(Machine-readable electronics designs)
•••••
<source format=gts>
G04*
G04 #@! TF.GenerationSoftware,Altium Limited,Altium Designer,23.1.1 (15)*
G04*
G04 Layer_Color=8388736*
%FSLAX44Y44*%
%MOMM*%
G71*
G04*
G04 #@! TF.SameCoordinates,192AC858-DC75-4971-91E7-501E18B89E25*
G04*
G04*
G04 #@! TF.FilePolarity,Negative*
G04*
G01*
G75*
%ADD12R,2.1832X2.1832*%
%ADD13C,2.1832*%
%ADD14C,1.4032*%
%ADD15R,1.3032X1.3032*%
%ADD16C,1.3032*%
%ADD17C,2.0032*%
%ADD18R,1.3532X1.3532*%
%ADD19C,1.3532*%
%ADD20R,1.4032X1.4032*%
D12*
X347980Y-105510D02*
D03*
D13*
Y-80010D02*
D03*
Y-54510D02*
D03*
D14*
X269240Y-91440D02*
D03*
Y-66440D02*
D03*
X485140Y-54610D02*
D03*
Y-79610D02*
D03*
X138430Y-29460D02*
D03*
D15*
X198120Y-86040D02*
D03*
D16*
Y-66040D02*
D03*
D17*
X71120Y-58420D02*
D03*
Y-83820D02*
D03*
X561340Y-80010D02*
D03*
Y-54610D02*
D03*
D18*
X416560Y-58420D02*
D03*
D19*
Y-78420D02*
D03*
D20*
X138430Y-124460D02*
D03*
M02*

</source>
•••••
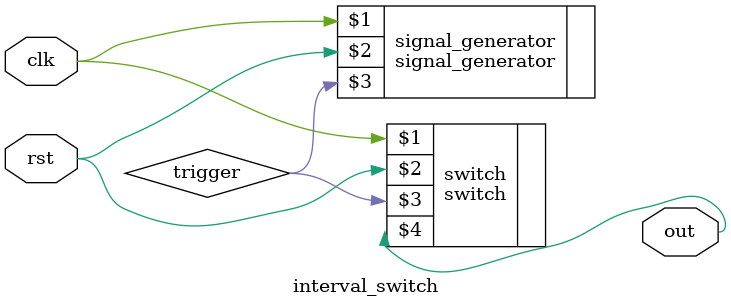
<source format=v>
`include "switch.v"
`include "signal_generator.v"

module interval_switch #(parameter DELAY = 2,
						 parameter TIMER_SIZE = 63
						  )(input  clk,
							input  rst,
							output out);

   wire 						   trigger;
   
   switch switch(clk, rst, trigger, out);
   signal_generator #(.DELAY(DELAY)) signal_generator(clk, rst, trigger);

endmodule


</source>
•••••
→ **Problem requirements**
Work out how many lines above contain "parameter", then write only that number.

→ **Solution to this problem**
2